The format of education has changed, possibly forever, due to the ongoing viral pandemic, with UNESCO reporting that more than 60% of the world’s student population have been negatively impacted by the virus and the follow-on school closures.
While teachers have had to quickly amend most of their curricula to an online format, students and parents who aren’t lucky enough to have schools open in their area have had to take a crash course in home-learning. Which means, according to Charif Hamidi, founder of edtech startup Ed4.0 – an education social enterprise committed to removing barriers to high-quality, free education for children worldwide – there has never been a better time for edtech entrepreneurs to shine, particularly those who have developed technology to head into 2021 with distanced-based solutions.
Verdict spoke to three such edtech startups, all of whom have found themselves gravitating to vibrant tech ecosystems in places such as the UAE’s capital, Abu Dhabi. While many nations have found themselves with students falling behind and unable to keep up – again according to UNESCO – countries such as the UAE (with a flexible regulatory framework and a rapid approach to implementing change) are adjusting well to the post-Covid-19 education world.
“Abu Dhabi has positioned itself as a promising hub for startups across industries,” Hamidi explains. “It’s not just for education or edtech. What Abu Dhabi offers is a combination of public and private initiatives that provided Abu Dhabi with a solid infrastructure and an entrepreneurial ecosystem that in turn has proven to be quite attractive to entrepreneurs worldwide and across sectors. The education technology sector stands in the forefront of the most boisterous sectors in Abu Dhabi.”
Teacherly is a UK-founded edtech startup that focuses on training teachers in skills that allow them to work remotely. Founder Atif Mahmood has said that the interactive platform, which allows teachers to collaborate worldwide and lesson plan, has seen a huge amount of growth since opening up a second branch in Abu Dhabi. Mahmood points to the networking he’s done since being part of Abu Dhabi’s tech ecosystem, Hub71.
“I’m a single founder – I’m not an expert in everything – and I need the best people around me who are experts in their particular field,” Mahmood explains via Zoom. “When I came on a scouting trip to Abu Dhabi and saw the incredible networking – not just meet-and-greets, but real meeting of minds with actual outcomes – I knew we needed to be a part of this.
“Microsoft is a partner and has been a huge supporter of us. We have a great partnership with them now because of Abu Dhabi and Hub71. And I think before that it would be difficult to get Microsoft’s attention as a small startup.”
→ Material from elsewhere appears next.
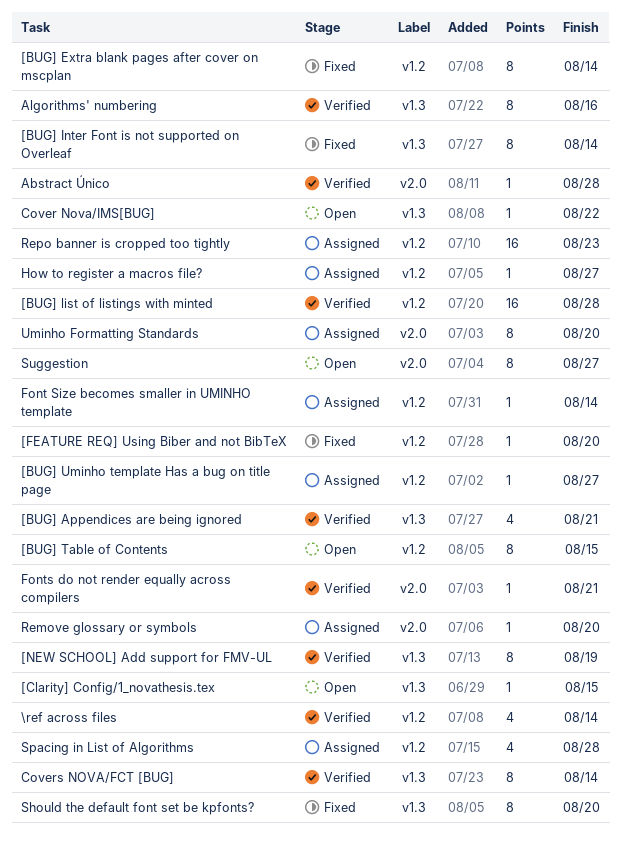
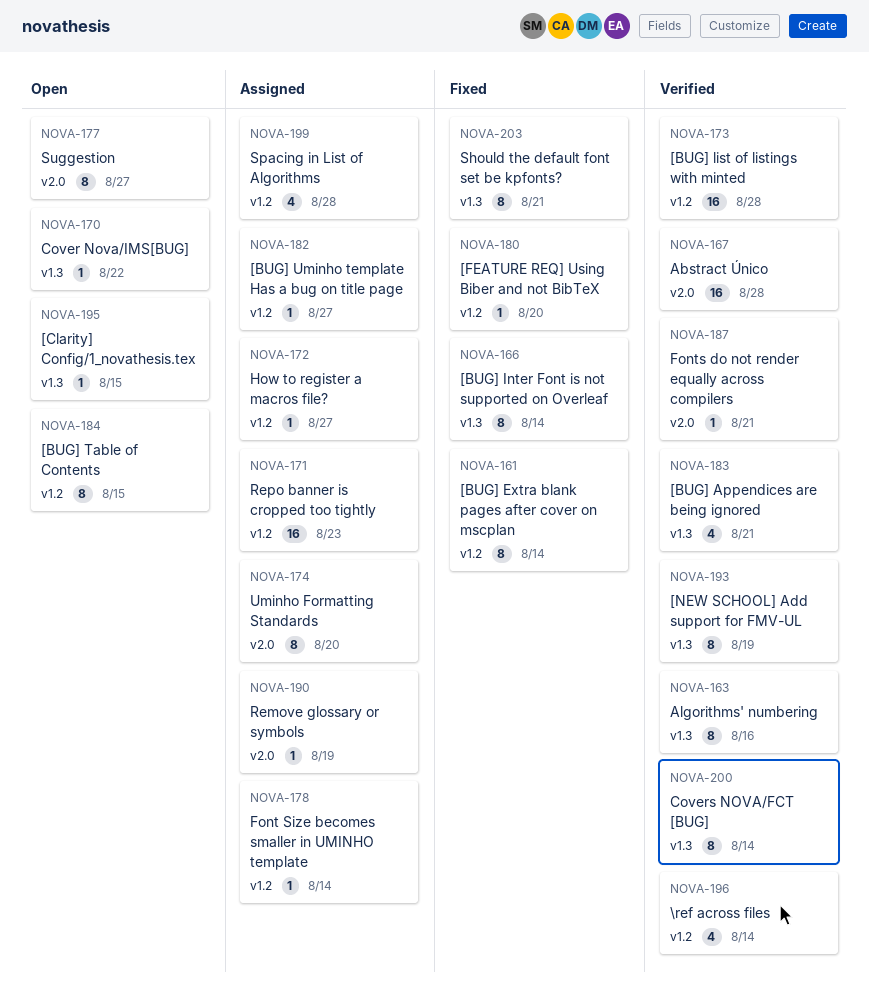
Abstract Único, estimate: 1 -> 16
Remove glossary or symbols, due: Aug 20 -> Aug 19
Should the default font set be kpfonts?, due: Aug 20 -> Aug 21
Anjal Z, Abu Dhabi’s edtech accelerator (which is run by the Abu Dhabi Early Childhood Authority), operates a programme specifically for edtech startups. Recently, it provided five startups with eight weeks of intense training and mentorship. Top-performing startups that demonstrate a strong expansion strategy and progress in the UAE qualify for $100,000 in non-equity grant money, in-kind services and follow-on investments. The startups are Mexico-based Kinedu, UK-based Nurturey and Kinderly, Guatemala-based Afinidata and UAE-based Lamsa – all of which have now benefitted from the Gulf country’s commitment to research and development and educational technology.
Badr Ward, CEO of the UAE’s home-grown award-winning Arabic-language educational app, Lamsa, told Verdict that he’s received more enquiries from regional and international investors than ever before, both due to the changing landscape of education post-Covid-19 and because of his integration with Hub71’s network.
He explains: “We’ve been able to easily communicate with relevant government entities; build a true sense of community and solve big tech problems through regular discussions with fellow colleagues within the industry to learn from their experiences. For years I was telling everyone that Abu Dhabi is great, but people felt it was too far away. Now, the conversation has changed, they say ‘tell me more, when can I come visit?’”
“I really do wish for the fast recovery of school systems,” continues the CEO, “but after this crisis, the role of teachers and technology will change and the whole world will come to realise that remote learning is not just a ‘nice to have’.”